Task prompt: In the entries below, find the line with "LAYER met1 ;" and the line with "X143256000Y-89535000D01*", then retype both and everything between them exactly. Do not copy the pictures.

START Exercise data

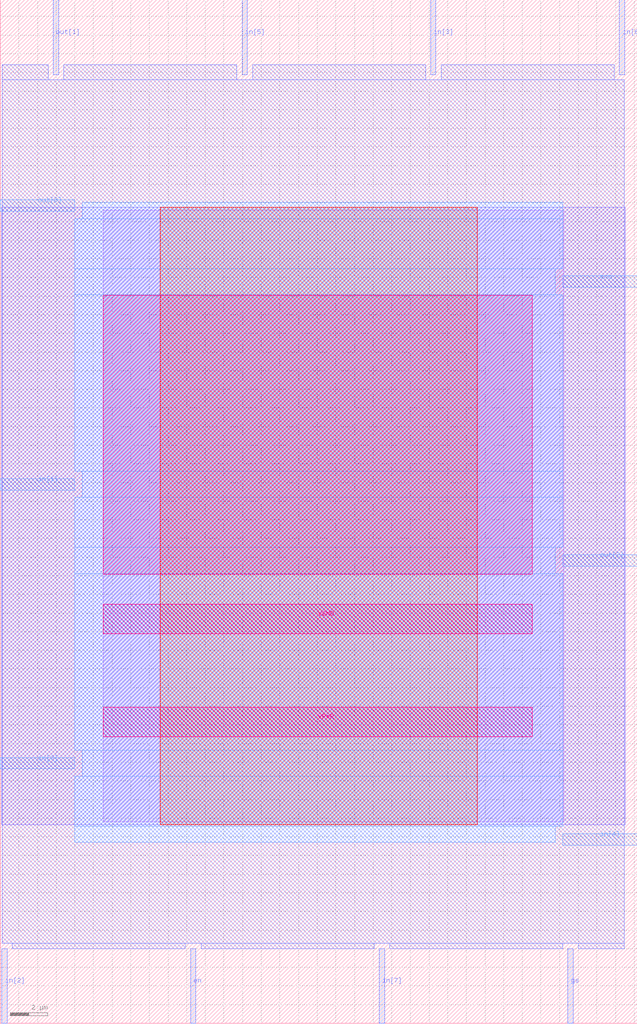
<source format=lef>
VERSION 5.7 ;
  NOWIREEXTENSIONATPIN ON ;
  DIVIDERCHAR "/" ;
  BUSBITCHARS "[]" ;
MACRO dvsd_pe
  CLASS BLOCK ;
  FOREIGN dvsd_pe ;
  ORIGIN 0.000 0.000 ;
  SIZE 34.165 BY 54.885 ;
  PIN VGND
    DIRECTION INPUT ;
    USE GROUND ;
    PORT
      LAYER met5 ;
        RECT 5.520 20.885 28.520 22.485 ;
    END
  END VGND
  PIN VPWR
    DIRECTION INPUT ;
    USE POWER ;
    PORT
      LAYER met5 ;
        RECT 5.520 15.360 28.520 16.960 ;
    END
  END VPWR
  PIN en
    DIRECTION INPUT ;
    USE SIGNAL ;
    PORT
      LAYER met2 ;
        RECT 10.210 0.000 10.490 4.000 ;
    END
  END en
  PIN eno
    DIRECTION OUTPUT TRISTATE ;
    USE SIGNAL ;
    PORT
      LAYER met3 ;
        RECT 30.165 39.480 34.165 40.080 ;
    END
  END eno
  PIN gs
    DIRECTION OUTPUT TRISTATE ;
    USE SIGNAL ;
    PORT
      LAYER met2 ;
        RECT 30.450 0.000 30.730 4.000 ;
    END
  END gs
  PIN in[0]
    DIRECTION INPUT ;
    USE SIGNAL ;
    PORT
      LAYER met3 ;
        RECT 0.000 13.640 4.000 14.240 ;
    END
  END in[0]
  PIN in[1]
    DIRECTION INPUT ;
    USE SIGNAL ;
    PORT
      LAYER met3 ;
        RECT 0.000 28.600 4.000 29.200 ;
    END
  END in[1]
  PIN in[2]
    DIRECTION INPUT ;
    USE SIGNAL ;
    PORT
      LAYER met2 ;
        RECT 0.090 0.000 0.370 4.000 ;
    END
  END in[2]
  PIN in[3]
    DIRECTION INPUT ;
    USE SIGNAL ;
    PORT
      LAYER met2 ;
        RECT 23.090 50.885 23.370 54.885 ;
    END
  END in[3]
  PIN in[4]
    DIRECTION INPUT ;
    USE SIGNAL ;
    PORT
      LAYER met3 ;
        RECT 30.165 9.560 34.165 10.160 ;
    END
  END in[4]
  PIN in[5]
    DIRECTION INPUT ;
    USE SIGNAL ;
    PORT
      LAYER met2 ;
        RECT 12.970 50.885 13.250 54.885 ;
    END
  END in[5]
  PIN in[6]
    DIRECTION INPUT ;
    USE SIGNAL ;
    PORT
      LAYER met2 ;
        RECT 33.210 50.885 33.490 54.885 ;
    END
  END in[6]
  PIN in[7]
    DIRECTION INPUT ;
    USE SIGNAL ;
    PORT
      LAYER met2 ;
        RECT 20.330 0.000 20.610 4.000 ;
    END
  END in[7]
  PIN out[0]
    DIRECTION OUTPUT TRISTATE ;
    USE SIGNAL ;
    PORT
      LAYER met3 ;
        RECT 0.000 43.560 4.000 44.160 ;
    END
  END out[0]
  PIN out[1]
    DIRECTION OUTPUT TRISTATE ;
    USE SIGNAL ;
    PORT
      LAYER met2 ;
        RECT 2.850 50.885 3.130 54.885 ;
    END
  END out[1]
  PIN out[2]
    DIRECTION OUTPUT TRISTATE ;
    USE SIGNAL ;
    PORT
      LAYER met3 ;
        RECT 30.165 24.520 34.165 25.120 ;
    END
  END out[2]
  OBS
      LAYER li1 ;
        RECT 5.520 10.795 30.215 43.605 ;
      LAYER met1 ;
        RECT 0.070 10.640 33.510 43.760 ;
      LAYER met2 ;
        RECT 0.100 50.605 2.570 51.410 ;
        RECT 3.410 50.605 12.690 51.410 ;
        RECT 13.530 50.605 22.810 51.410 ;
        RECT 23.650 50.605 32.930 51.410 ;
        RECT 0.100 4.280 33.480 50.605 ;
        RECT 0.650 4.000 9.930 4.280 ;
        RECT 10.770 4.000 20.050 4.280 ;
        RECT 20.890 4.000 30.170 4.280 ;
        RECT 31.010 4.000 33.480 4.280 ;
      LAYER met3 ;
        RECT 4.400 43.160 30.165 44.025 ;
        RECT 4.000 40.480 30.165 43.160 ;
        RECT 4.000 39.080 29.765 40.480 ;
        RECT 4.000 29.600 30.165 39.080 ;
        RECT 4.400 28.200 30.165 29.600 ;
        RECT 4.000 25.520 30.165 28.200 ;
        RECT 4.000 24.120 29.765 25.520 ;
        RECT 4.000 14.640 30.165 24.120 ;
        RECT 4.400 13.240 30.165 14.640 ;
        RECT 4.000 10.560 30.165 13.240 ;
        RECT 4.000 9.710 29.765 10.560 ;
      LAYER met4 ;
        RECT 8.575 10.640 25.590 43.760 ;
      LAYER met5 ;
        RECT 5.520 24.085 28.520 39.045 ;
  END
END dvsd_pe
END LIBRARY


</source>
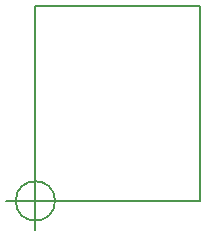
<source format=gm1>
G04 #@! TF.GenerationSoftware,KiCad,Pcbnew,(5.0.1-3-g963ef8bb5)*
G04 #@! TF.CreationDate,2019-03-06T17:01:56+01:00*
G04 #@! TF.ProjectId,TLM-v1,544C4D2D76312E6B696361645F706362,1.1*
G04 #@! TF.SameCoordinates,Original*
G04 #@! TF.FileFunction,Profile,NP*
%FSLAX46Y46*%
G04 Gerber Fmt 4.6, Leading zero omitted, Abs format (unit mm)*
G04 Created by KiCad (PCBNEW (5.0.1-3-g963ef8bb5)) date 2019 March 06, Wednesday 17:01:56*
%MOMM*%
%LPD*%
G01*
G04 APERTURE LIST*
%ADD10C,0.150000*%
G04 APERTURE END LIST*
D10*
X130947586Y-89535000D02*
G75*
G03X130947586Y-89535000I-1666666J0D01*
G01*
X126780920Y-89535000D02*
X131780920Y-89535000D01*
X129280920Y-87035000D02*
X129280920Y-92035000D01*
X143256000Y-73025000D02*
X129286000Y-73025000D01*
X143256000Y-89535000D02*
X143256000Y-73025000D01*
X129286000Y-89535000D02*
X143256000Y-89535000D01*
X129286000Y-73025000D02*
X129286000Y-89535000D01*
M02*

</source>
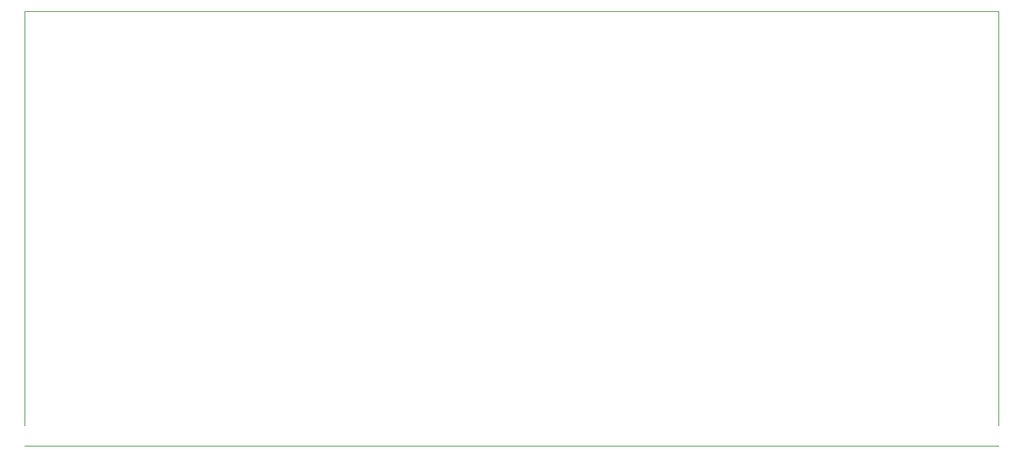
<source format=gbr>
%TF.GenerationSoftware,KiCad,Pcbnew,(5.1.5-0)*%
%TF.CreationDate,2020-04-03T13:37:13+02:00*%
%TF.ProjectId,egc_ads1292,6567635f-6164-4733-9132-39322e6b6963,rev?*%
%TF.SameCoordinates,PX23c3460PY8f0d180*%
%TF.FileFunction,Profile,NP*%
%FSLAX46Y46*%
G04 Gerber Fmt 4.6, Leading zero omitted, Abs format (unit mm)*
G04 Created by KiCad (PCBNEW (5.1.5-0)) date 2020-04-03 13:37:13*
%MOMM*%
%LPD*%
G04 APERTURE LIST*
%ADD10C,0.050000*%
G04 APERTURE END LIST*
D10*
X117500000Y2500000D02*
X117500000Y52500000D01*
X117500000Y52500000D02*
X0Y52500000D01*
X0Y0D02*
X117500000Y0D01*
X0Y52500000D02*
X0Y2500000D01*
M02*

</source>
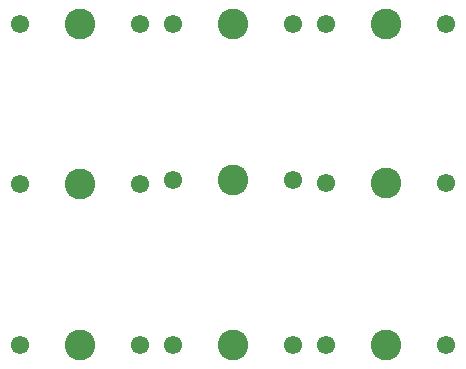
<source format=gbr>
%TF.GenerationSoftware,Altium Limited,Altium Designer,24.6.1 (21)*%
G04 Layer_Color=0*
%FSLAX45Y45*%
%MOMM*%
%TF.SameCoordinates,480F301F-7D1D-4A69-AD55-030AC2FBA8A7*%
%TF.FilePolarity,Positive*%
%TF.FileFunction,NonPlated,1,2,NPTH,Drill*%
%TF.Part,Single*%
G01*
G75*
%TA.AperFunction,ComponentDrill*%
%ADD33C,1.55000*%
%ADD34C,2.60000*%
D33*
X4457700Y8305800D02*
D03*
X5473700D02*
D03*
X3162300Y9626600D02*
D03*
X4178300D02*
D03*
X3162300Y6908800D02*
D03*
X4178300D02*
D03*
X3162300Y8267700D02*
D03*
X4178300D02*
D03*
X5473700Y6908800D02*
D03*
X4457700D02*
D03*
X6769100D02*
D03*
X5753100D02*
D03*
X6769100Y8280400D02*
D03*
X5753100D02*
D03*
X5473700Y9626600D02*
D03*
X4457700D02*
D03*
X6769100D02*
D03*
X5753100D02*
D03*
D34*
X4965700Y8305800D02*
D03*
X3670300Y9626600D02*
D03*
Y6908800D02*
D03*
Y8267700D02*
D03*
X4965700Y6908800D02*
D03*
X6261100D02*
D03*
Y8280400D02*
D03*
X4965700Y9626600D02*
D03*
X6261100D02*
D03*
%TF.MD5,2bd6b8ee7e2b2beb2a342f98c24df181*%
M02*

</source>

END Exercise data

Task solution:
      LAYER met1 ;
        RECT 0.070 10.640 33.510 43.760 ;
      LAYER met2 ;
        RECT 0.100 50.605 2.570 51.410 ;
        RECT 3.410 50.605 12.690 51.410 ;
        RECT 13.530 50.605 22.810 51.410 ;
        RECT 23.650 50.605 32.930 51.410 ;
        RECT 0.100 4.280 33.480 50.605 ;
        RECT 0.650 4.000 9.930 4.280 ;
        RECT 10.770 4.000 20.050 4.280 ;
        RECT 20.890 4.000 30.170 4.280 ;
        RECT 31.010 4.000 33.480 4.280 ;
      LAYER met3 ;
        RECT 4.400 43.160 30.165 44.025 ;
        RECT 4.000 40.480 30.165 43.160 ;
        RECT 4.000 39.080 29.765 40.480 ;
        RECT 4.000 29.600 30.165 39.080 ;
        RECT 4.400 28.200 30.165 29.600 ;
        RECT 4.000 25.520 30.165 28.200 ;
        RECT 4.000 24.120 29.765 25.520 ;
        RECT 4.000 14.640 30.165 24.120 ;
        RECT 4.400 13.240 30.165 14.640 ;
        RECT 4.000 10.560 30.165 13.240 ;
        RECT 4.000 9.710 29.765 10.560 ;
      LAYER met4 ;
        RECT 8.575 10.640 25.590 43.760 ;
      LAYER met5 ;
        RECT 5.520 24.085 28.520 39.045 ;
  END
END dvsd_pe
END LIBRARY


</source>
<source format=gm1>
G04 #@! TF.GenerationSoftware,KiCad,Pcbnew,(5.0.1-3-g963ef8bb5)*
G04 #@! TF.CreationDate,2019-03-06T17:01:56+01:00*
G04 #@! TF.ProjectId,TLM-v1,544C4D2D76312E6B696361645F706362,1.1*
G04 #@! TF.SameCoordinates,Original*
G04 #@! TF.FileFunction,Profile,NP*
%FSLAX46Y46*%
G04 Gerber Fmt 4.6, Leading zero omitted, Abs format (unit mm)*
G04 Created by KiCad (PCBNEW (5.0.1-3-g963ef8bb5)) date 2019 March 06, Wednesday 17:01:56*
%MOMM*%
%LPD*%
G01*
G04 APERTURE LIST*
%ADD10C,0.150000*%
G04 APERTURE END LIST*
D10*
X130947586Y-89535000D02*
G75*
G03X130947586Y-89535000I-1666666J0D01*
G01*
X126780920Y-89535000D02*
X131780920Y-89535000D01*
X129280920Y-87035000D02*
X129280920Y-92035000D01*
X143256000Y-73025000D02*
X129286000Y-73025000D01*
X143256000Y-89535000D02*
X143256000Y-73025000D01*
X129286000Y-89535000D02*
X143256000Y-89535000D01*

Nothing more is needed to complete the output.